■ Things to do ■
(a) Write out the part of the walking article starting at "It’s no secret" and ending at "improve your mood.".
(b) Put this sentence from the walking article into Spanish: "Studies show that working out to music can help you work harder and longer."
(c) For each statement, say yes or no depending on whether the walking article supports it, and quote the words that decide it. (i) The American Heart Association recognizes walking as a way to lower blood pressure. (ii) A weighted vest has to be bought at a specialty fitness shop. (iii) Music can increase endurance by as much as 25 percent.

■ Text passage ■
■ ■ ■ ■

It’s no secret walking is the perfect exercise. You can do it anywhere, anytime, and your risk of injury is almost nil. Not only does walking help control your weight, but it’s recognized by the American Heart Association as a way to lower your blood pressure, improve your cholesterol levels, and increase your energy. It’s also been shown to improve your mood.
But if you want to step up your heart rate—not to mention your calorie and fat burn—you’re going to have to get to the gym and take a spin class or a boot camp, right? WRONG. Here are four easy ways to turn your everyday stroll into an effective workout:
Step On the Gas
Bumping your speed to a brisk walk (from 2 mph to about 3 or 4 mph, or between 3000 to 4500 steps in 30 minutes, for the average person) will increase your heart rate, so you can burn more calories.
Another way to torch calories is to vary your speed. As with any form of interval training, when you perform short, more intense bursts (30 seconds to one minute sets of exercise) and rest in between (in this case, walk more slowly for a minute) you may be able to sustain a tougher workout over a longer period of time.
Change Your Angle
Adjusting the incline on your walks isn’t just for treadmills, although that’s an easy way to do it. You can go for a hike or you could even check out areas near you with hills where you can walk safely. Not only does walking on an incline burn more calories by forcing your muscles to work harder as they push and propel you uphill, but it also fights boredom.
Walking is a weight-bearing exercise on its own, since you’re carrying your own bodyweight, but for an extra challenge, wear a backpack filled with some bottles of water. If you prefer more evenly-dispersed weight, you can buy a weighted vest at any sporting-goods store.
Step to the Beat
If you find you’re struggling to keep a lively pace, pop in your headphones and play some of your favorite music. Studies show that working out to music can help you work harder and longer. According to Costas Karageorghis, Ph.D., a leading authority on music and exercise, music can “reduce the perception of effort significantly, and increase endurance by as much as 15 percent.”
This information is for educational purposes only and is not intended as a substitute for medical diagnosis or treatment. You should not use this information to diagnose or treat a health problem or condition. Always check with your doctor before changing your diet, altering your sleep habits, taking supplements, or starting a new fitness routine.

■ ■ ■ ■

Saved data entries:
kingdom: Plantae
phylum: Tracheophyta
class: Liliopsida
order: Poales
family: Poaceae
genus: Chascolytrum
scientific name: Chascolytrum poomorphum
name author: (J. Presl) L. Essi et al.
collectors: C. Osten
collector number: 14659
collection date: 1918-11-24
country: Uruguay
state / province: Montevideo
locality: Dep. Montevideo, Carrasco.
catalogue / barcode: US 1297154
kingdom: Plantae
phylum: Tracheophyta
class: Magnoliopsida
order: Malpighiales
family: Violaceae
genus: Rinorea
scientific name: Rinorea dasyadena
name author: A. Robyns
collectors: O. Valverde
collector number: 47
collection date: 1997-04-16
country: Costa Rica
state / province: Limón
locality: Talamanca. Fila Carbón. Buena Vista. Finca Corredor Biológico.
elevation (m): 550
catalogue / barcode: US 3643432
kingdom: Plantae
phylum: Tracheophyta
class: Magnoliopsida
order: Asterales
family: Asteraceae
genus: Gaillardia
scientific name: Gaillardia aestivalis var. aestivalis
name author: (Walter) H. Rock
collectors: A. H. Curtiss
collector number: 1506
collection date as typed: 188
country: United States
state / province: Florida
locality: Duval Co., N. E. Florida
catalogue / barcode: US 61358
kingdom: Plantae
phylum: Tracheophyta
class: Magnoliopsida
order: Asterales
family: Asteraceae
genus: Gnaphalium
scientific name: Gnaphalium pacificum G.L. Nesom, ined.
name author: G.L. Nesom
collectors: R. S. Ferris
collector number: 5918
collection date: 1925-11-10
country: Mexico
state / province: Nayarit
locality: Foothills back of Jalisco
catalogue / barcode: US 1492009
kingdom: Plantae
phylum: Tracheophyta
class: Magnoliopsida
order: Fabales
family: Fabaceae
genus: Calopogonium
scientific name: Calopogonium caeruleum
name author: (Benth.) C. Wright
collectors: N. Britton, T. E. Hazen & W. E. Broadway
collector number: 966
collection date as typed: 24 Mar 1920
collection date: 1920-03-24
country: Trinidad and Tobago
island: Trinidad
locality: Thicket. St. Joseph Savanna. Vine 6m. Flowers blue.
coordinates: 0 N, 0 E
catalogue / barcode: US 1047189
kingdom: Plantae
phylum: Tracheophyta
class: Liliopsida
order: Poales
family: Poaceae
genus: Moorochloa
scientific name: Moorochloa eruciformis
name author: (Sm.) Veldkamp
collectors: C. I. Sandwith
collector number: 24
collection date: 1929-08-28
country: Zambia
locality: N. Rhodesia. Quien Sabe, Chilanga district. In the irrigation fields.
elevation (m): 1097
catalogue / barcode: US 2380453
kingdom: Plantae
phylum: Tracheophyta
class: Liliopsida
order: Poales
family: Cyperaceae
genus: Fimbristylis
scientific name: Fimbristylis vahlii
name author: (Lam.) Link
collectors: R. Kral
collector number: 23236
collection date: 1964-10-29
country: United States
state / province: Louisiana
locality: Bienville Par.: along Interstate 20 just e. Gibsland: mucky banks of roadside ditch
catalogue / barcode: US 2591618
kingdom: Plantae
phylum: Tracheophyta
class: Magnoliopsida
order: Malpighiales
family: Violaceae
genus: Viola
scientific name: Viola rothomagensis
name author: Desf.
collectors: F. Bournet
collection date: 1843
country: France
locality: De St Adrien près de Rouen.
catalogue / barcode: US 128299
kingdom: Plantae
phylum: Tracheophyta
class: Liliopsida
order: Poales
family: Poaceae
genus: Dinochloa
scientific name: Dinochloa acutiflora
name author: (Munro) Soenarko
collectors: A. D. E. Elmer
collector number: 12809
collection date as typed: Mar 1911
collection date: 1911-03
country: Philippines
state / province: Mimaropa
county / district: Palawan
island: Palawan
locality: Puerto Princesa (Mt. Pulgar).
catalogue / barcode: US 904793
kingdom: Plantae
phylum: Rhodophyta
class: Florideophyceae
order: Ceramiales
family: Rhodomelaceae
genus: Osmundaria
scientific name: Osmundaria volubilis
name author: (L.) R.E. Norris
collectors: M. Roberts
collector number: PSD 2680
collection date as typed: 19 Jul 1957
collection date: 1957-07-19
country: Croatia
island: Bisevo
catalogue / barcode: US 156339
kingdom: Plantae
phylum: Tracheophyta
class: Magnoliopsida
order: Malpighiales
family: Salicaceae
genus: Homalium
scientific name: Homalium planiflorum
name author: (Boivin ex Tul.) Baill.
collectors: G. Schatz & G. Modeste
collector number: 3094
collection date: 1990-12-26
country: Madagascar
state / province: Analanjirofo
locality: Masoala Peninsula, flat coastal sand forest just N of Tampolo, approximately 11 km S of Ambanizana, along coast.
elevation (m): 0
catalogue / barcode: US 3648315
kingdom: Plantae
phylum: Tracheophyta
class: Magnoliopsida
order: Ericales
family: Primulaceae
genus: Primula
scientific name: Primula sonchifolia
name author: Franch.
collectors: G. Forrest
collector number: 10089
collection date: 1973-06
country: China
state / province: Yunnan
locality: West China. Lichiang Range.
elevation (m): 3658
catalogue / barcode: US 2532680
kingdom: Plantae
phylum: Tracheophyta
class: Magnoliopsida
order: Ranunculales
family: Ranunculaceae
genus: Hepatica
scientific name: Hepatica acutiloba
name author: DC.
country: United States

■ ■ ■ ■

■ Results ■
(a)
It’s no secret walking is the perfect exercise. You can do it anywhere, anytime, and your risk of injury is almost nil. Not only does walking help control your weight, but it’s recognized by the American Heart Association as a way to lower your blood pressure, improve your cholesterol levels, and increase your energy. It’s also been shown to improve your mood.

(b) Los estudios muestran que hacer ejercicio con música puede ayudarte a esforzarte más y durante más tiempo.

(c)
(i) Yes: "it’s recognized by the American Heart Association as a way to lower your blood pressure"
(ii) No: "you can buy a weighted vest at any sporting-goods store"
(iii) No: "increase endurance by as much as 15 percent"